| Home | About | Contact |
Ben Allain: Coffee Stains

Brewing biblical themes from coffee stains

Monday, May 25, 2009

 

 Benjamin Allain, The Hand of God (detail), 2009

 

A talented young man named Benjamin Allain recently took an opportunity to relocate from Summerside, PEI to Gatineau, QC, partly to experience a place more populated and diverse. “Just to see if people acted differently,” he explains.

Allain’s curiosity about human behaviour is mirrored in his artwork, particularly in the coffee stain drawings that he began making after a brief introduction to Roschach inkblot interpretation a few years ago.

“It really intrigued me, those inkblots,” Allain recalls. “How no one could be wrong in what they saw in the random shape.”

This inkblot intrigue means Allain's subsequent discovery of spilled coffee as art inspiration was itself not entirely random: “A late night, no ideas for a while, and then a little scrap of paper with a brown stain that looked like an elephant,” the artist explains.

“I’ve tried other things for small bodies of work. Pepsi, beer, cream soda, orange juice, milk. But there’s this really wonderful thing about coffee,” he continues.

“The browns naturally give it a nostalgic, warm feel, and depending on how it dries it can give these dark, really elegant lines that I couldn’t draw myself. And if it’s in the right light, where the yellows start to come out, it glows.”
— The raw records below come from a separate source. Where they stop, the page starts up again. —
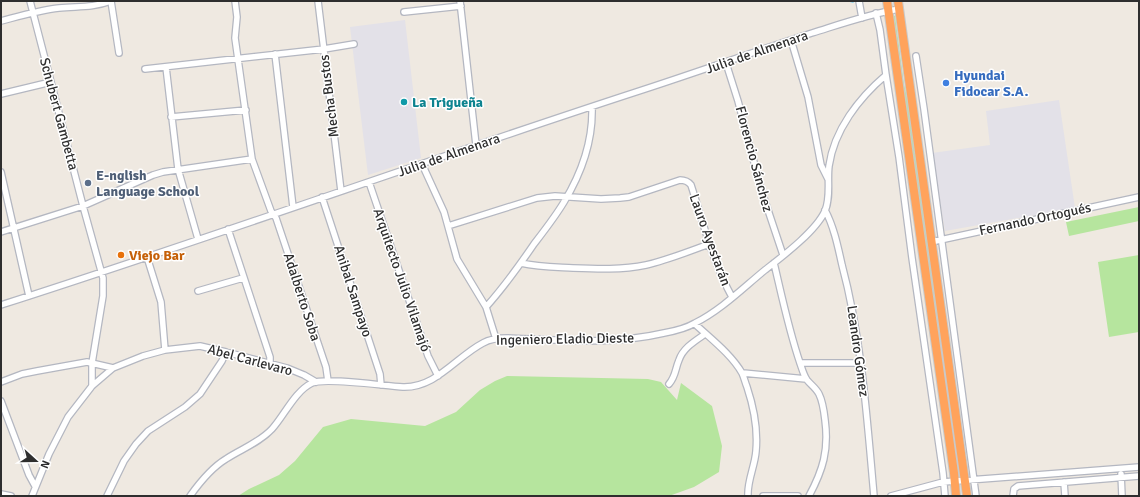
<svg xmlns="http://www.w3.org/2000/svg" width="1140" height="497" font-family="Signika,sans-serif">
<rect width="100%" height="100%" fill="#efe9e1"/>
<path fill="#e3e1e8" d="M405,20l16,138 -53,17 -18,-148z
M1059,100l16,108 -130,23 -13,-78 58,-8 -4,-34z"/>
<path fill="#b6e59e" d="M893,15l2,1 9,68 8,36 48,356 -2,-4z
M1139,207v14l-70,15 -3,-14z
M1139,255v77l-30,5 -11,-75z
M507,376l141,3 13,3 16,18 4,-17 31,23 10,40 -3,26 -25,15 -25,9h-431l11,-7 30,-14 16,-14 28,-34 28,-8 74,7 31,-14 24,-22 15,-9z"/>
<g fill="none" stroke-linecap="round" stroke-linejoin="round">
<path stroke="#75cff0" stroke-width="1.5" d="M849,1l4,1"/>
<defs>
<path id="minor" d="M30,1l53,205 20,72v18l-11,67v23
M111,1l8,52
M235,1l2,16 -2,21 17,121 19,52 5,7 50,149 2,14
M318,1l23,190
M460,1l16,144
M859,1l3,17
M404,12l57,-6
M876,13l4,17 6,45 13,82 13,101 31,215 2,23
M1,21c19,-5 39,-11 58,-13 20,-2 33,0 52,-7
M791,40l17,57 13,68 7,14
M275,54l18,153
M916,56l8,53 52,387
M726,63l12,38 23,88 22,66
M166,67l12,102 20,70
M145,69l179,-20 30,-5
M1,94l50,-12
M171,117l75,-7
M422,164l22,48 13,47 29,48 10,32
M1,172l28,124
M369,182l59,174 10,20
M322,197l58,177 1,11
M825,210c9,17 13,37 17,55 20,75 25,154 32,231
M448,226l89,-28 18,-2 46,3 19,-1 9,-1 51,-17c5,0 8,1 11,5 12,37 22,78 41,112
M228,229l42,128v6
M1,232l82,-26 70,-31 10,-3 89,-13
M931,242l208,-45
M147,257l14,45 4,48
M521,263c17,4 34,4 52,5 24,1 49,2 73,-3 22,-5 43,-14 64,-21
M774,263c8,34 15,68 26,100 2,6 4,13 7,17 4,5 9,8 12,14 4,8 5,17 6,26 4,30 -2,50 -16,76
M198,291l45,-13
M1,305c213,-68 423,-144 635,-213 59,-19 117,-40 176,-59 29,-9 57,-19 87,-24
M486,307c17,-19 33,-41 48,-63 10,-13 21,-27 30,-42 17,-28 29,-62 28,-95
M695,324c16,15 36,30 47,49 2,4 3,9 5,14 7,21 11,42 9,64 -1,15 -9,30 -8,45
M800,363h61
M743,373l63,6
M1,382l21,-8 15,-3 50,-9 26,6
M669,384c7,-8 6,-15 10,-24 4,-12 16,-19 26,-26
M1,401l28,74 6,11
M1121,474l1,22
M1064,482l1,14
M1,494l10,2
M32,496l17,-42 19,-37 24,-31 21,-18 30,-12 22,-6 35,-4 26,6 61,16 17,7 12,7
M107,496l17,-35 12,-17 12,-13 37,-24 15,-13 22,-33 4,-9
M190,496c10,-14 21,-28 36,-37 15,-10 33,-16 46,-30 12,-13 23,-38 40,-46 14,-6 72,3 91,4 33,1 53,-30 80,-44 7,-4 15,-5 24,-5 52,2 106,7 157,-5 11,-2 21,-4 31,-10 26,-13 48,-35 70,-53 18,-14 51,-39 60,-59 6,-14 2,-30 4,-45 5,-36 30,-68 57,-91
M763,496h35
M891,496l52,-14 196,-15
M1013,496l1,-7 4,-3 121,-10"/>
<path id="highway" d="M887,1l67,472 2,23
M898,1l69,495"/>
</defs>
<use href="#minor" stroke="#b4b7c1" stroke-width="8"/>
<use href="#highway" stroke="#c9c9c9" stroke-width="10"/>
<use href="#minor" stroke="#fff" stroke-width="5.5"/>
<use href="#highway" stroke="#ffa35c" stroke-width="8"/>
</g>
<circle fill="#3f7fe0" stroke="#fff" stroke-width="1.5" cx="946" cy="83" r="4"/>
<circle fill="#0f9aa8" stroke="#fff" stroke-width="1.5" cx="404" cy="102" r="4"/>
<circle fill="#5c6f8a" stroke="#fff" stroke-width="1.5" cx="88" cy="183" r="4"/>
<circle fill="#e8710a" stroke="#fff" stroke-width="1.5" cx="121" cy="255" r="4"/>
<g text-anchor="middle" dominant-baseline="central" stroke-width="3" stroke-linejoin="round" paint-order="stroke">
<g font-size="14" fill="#2e2e2e" stroke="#fff">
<text transform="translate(757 52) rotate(-19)">Julia de Almenara</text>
<text transform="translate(329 96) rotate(-97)">Mecha Bustos</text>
<text transform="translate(59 114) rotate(75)">Schubert Gambetta</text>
<text transform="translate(449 155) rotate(-19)">Julia de Almenara</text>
<text transform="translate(754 159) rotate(75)">Florencio Sánchez</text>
<text transform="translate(1035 219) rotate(-12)">Fernando Ortogués</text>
<text transform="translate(710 240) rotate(70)">Lauro Ayestarán</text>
<text transform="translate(402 280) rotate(71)">Arquitecto Julio Vilamajó</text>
<text transform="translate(353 291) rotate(72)">Anibal Sampayo</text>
<text transform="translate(302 297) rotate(72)">Adalberto Soba</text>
<text transform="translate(565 339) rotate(-1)">Ingeniero Eladio Dieste</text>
<text transform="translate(858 351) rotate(82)">Leandro Gómez</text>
<text transform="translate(250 360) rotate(15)">Abel Carlevaro</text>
</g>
<g font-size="14" font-weight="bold" fill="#366cbe" stroke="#fff" text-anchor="start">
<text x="954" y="75">Hyundai<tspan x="954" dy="16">Fidocar S.A.</tspan></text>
</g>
<g font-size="14" font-weight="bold" fill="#0d838f" stroke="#fff" text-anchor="start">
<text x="412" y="102">La Trigueña</text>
</g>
<g font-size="14" font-weight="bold" fill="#4e5e75" stroke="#fff" text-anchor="start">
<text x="96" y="175">E-nglish<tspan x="96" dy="16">Language School</tspan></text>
</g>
<g font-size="14" font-weight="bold" fill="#c56008" stroke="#fff" text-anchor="start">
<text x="129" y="255">Viejo Bar</text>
</g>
</g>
<rect width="1140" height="497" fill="none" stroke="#2e2e2e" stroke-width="4"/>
<g transform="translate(36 461) rotate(111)" stroke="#ffffff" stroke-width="3" paint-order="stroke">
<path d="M0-3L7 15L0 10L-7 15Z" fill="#2e2e2e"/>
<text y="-6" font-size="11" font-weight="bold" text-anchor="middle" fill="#2e2e2e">N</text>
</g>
</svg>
On another level, Allain sees the irony in how he uses everyday coffee stains to make drawings of things that are epic, iconic, and even biblical in theme—things like the hand of God, the founding of Rome, virgins, and serial killers.

“It’s like a reverse Dutch still life. Using something very ordinary to make something very revered. I think it puts things in perspective, in some way. Puts everything on the same level in terms of idolization.”